Cutting Edge EquipmentOur lab (lab 3229 in UF Malachowsky Hall) is equipped with leading security inspection instruments and experts with analysis capabilities including but not limited to (i) Security bugs emulation. For timely security closure, we have the Synopsys ZEBU emulation platform. It consists of reconfigurable devices which can accommodate the logic of the most recent processors such as Apple CPUs or Nvidia GPUs. As such, the security verification can be confirmed on real silicon while being accelerated by orders of magnitude. (ii) Medical device security.

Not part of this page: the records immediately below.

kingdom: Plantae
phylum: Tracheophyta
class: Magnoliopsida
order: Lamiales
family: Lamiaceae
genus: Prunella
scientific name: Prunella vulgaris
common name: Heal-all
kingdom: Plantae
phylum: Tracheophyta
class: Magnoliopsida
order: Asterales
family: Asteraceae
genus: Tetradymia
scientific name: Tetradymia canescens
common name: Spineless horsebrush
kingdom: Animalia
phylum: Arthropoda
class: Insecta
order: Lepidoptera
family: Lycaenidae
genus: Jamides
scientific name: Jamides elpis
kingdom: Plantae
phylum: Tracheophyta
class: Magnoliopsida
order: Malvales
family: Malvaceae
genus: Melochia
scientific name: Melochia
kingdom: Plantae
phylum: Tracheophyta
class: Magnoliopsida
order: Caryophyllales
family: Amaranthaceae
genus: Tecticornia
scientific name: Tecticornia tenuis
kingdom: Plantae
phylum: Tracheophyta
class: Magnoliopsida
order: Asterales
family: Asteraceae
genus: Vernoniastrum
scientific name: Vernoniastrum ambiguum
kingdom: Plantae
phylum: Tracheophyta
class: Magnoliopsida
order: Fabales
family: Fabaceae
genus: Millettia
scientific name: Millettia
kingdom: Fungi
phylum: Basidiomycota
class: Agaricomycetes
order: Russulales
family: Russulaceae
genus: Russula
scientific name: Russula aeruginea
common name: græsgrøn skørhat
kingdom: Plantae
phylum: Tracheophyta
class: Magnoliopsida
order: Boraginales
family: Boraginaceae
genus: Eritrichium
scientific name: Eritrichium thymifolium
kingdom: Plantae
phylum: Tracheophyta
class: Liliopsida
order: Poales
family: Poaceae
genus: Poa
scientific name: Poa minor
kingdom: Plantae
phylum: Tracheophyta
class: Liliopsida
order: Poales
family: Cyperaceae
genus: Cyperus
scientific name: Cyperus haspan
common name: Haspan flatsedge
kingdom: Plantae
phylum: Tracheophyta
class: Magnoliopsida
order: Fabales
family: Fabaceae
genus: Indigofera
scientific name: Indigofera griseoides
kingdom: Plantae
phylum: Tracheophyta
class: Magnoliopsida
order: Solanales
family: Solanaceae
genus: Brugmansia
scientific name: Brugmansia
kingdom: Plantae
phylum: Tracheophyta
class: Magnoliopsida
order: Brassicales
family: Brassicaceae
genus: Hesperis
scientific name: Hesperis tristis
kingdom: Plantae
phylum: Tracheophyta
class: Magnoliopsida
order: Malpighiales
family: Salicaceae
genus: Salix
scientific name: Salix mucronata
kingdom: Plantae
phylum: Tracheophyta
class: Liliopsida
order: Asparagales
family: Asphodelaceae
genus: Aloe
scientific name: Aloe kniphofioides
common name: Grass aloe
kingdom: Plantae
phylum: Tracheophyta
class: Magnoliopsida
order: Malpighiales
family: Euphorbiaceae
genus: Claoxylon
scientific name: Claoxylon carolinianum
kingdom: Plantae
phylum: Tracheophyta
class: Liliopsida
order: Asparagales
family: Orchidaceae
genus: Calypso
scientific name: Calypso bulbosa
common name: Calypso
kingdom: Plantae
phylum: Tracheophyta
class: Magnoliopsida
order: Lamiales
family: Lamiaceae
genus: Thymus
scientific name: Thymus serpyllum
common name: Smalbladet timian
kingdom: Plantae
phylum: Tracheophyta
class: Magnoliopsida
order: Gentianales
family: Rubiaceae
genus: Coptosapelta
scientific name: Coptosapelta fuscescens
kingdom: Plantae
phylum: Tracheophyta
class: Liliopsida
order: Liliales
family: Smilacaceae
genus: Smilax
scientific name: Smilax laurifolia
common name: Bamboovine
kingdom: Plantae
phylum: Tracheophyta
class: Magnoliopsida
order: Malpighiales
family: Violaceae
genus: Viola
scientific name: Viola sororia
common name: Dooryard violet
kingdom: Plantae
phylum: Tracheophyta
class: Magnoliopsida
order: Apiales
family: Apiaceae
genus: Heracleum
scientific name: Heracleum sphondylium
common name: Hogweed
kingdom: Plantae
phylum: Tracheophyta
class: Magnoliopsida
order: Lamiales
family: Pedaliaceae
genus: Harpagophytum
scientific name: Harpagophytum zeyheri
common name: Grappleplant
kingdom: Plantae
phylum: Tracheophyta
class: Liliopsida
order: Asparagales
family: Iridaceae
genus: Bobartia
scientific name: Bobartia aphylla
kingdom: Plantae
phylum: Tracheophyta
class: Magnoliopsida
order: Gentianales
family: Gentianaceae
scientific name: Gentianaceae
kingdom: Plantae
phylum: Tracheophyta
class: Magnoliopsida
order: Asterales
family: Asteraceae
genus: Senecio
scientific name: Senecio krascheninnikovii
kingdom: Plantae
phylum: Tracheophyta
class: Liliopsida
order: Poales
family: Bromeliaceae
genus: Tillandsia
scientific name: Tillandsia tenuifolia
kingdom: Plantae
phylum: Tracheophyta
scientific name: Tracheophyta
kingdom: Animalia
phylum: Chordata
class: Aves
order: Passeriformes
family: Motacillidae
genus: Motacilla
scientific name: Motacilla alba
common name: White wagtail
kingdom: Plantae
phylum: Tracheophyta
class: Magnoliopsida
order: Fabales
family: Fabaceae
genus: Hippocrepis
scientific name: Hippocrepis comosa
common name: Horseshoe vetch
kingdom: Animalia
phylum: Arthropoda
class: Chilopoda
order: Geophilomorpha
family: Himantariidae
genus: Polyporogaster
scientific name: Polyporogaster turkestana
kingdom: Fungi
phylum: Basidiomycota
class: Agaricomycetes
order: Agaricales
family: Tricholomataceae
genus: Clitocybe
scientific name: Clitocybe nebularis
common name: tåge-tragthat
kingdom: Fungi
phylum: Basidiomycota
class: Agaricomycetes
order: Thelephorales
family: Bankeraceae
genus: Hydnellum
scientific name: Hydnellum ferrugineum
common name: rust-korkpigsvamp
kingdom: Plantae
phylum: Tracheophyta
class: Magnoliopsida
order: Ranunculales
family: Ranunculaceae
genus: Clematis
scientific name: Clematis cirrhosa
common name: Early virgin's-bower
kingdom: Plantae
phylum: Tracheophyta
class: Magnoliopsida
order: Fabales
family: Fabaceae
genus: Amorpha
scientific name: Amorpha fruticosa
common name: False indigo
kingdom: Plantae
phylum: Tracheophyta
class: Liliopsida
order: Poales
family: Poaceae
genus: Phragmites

The security of medical devices greatly impacts the life safety of patients. We investigate the potential effects of physical disturbance (e.g., EM emissions from smartphones) on critical devices such as heart pacemakers. (iii) Side-channel security. Side-channel attacks can non-invasively deduce security assets from the physical properties (e.g., power, electromagnetic) of a running IC. Our lab has the pre-silicon and post-silicon platforms to prototype arbitrary cryptographic implementations for both power and EM side-channel vulnerability quantification. Specifically, our lab is equipped with quite a few ChipWhisperer instances (CW305, CW Pro, etc.) and Langer EM probing instruments (e.g., RF-K 7-4 H-field probes) for power and EM side-channel security verification, respectively.(iv) Fault injection security. Fault injection attacks can effectively compromise data and system integrity during run-time. For the security assessment of such attacks, we have a Riscue laser station to enable most fine-grained bit-flips on target devices. (v) Testing and probing for security verification.

The SiLDA Lab also has the capability to identify security vulnerabilities from post-silicon (commercial-off-the-shelf) devices through testing and probing instruments. Feeding directed test vectors or directly inspecting the internals of suspected ICs using our techniques minimizes the possibility of vulnerabilities to escape.

Open House SiDA Lab: Doctoral student, Dipayan Saha, discusses Synopsis ZeBu Emulation Platform with a curious visitor. Nov. 2023

Farahmandi receives $600k grant for fault-injection research

ECE Assistant Professor Farimah Farahmandi has received funding from the Office of Naval Research (ONR) in support of her 3-year project, “FAME: Fault-Injection Assessment and Mitigation of Microelectronics at Pre-silicon.” The $600k grant supports work which aims to counter fault-injection attacks by discovering the most vulnerable locations in order to develop more efficient solutions for bolstering physical protection.

With the emergence of the Internet of Things (IoT) and edge computing that promises new and exciting applications from the military, naval, mobile, financial, transportation, and household sectors, security and privacy have emerged as major design challenges. The computing and sensing components in an IoT system, cryptographic hardware in embedded systems, reconfigurable Field Programmable Gate Arrays (FPGA) embedded systems, artificial intelligence (AI) accelerators, digital signal processors (DSPs), and microprocessors are all highly vulnerable to diverse forms of physical and non-physical attacks. These attacks appear in different forms (e.g., information leakage, side-channel leakage, fault injection, physical attacks, rowhammer) and can effectively bypass the security mechanisms built in a design, thus putting systems at risk. Among them, fault-injection attacks have become a major concern to the computer security community primarily due to their powerful capability in tampering with critical features in a device and ability to extract secrets, irrespective of the mathematical strength and robustness of the implemented security mechanisms.

In this project, we try to detect the most vulnerable locations in a design to fault attack and place emphasis on protecting these vulnerable locations so that the countermeasure would be more efficient, and the overhead would be greatly reduced. The end goal of this project is to enable the production of hardware more resilient to various methods of fault-injection at a much more feasible cost.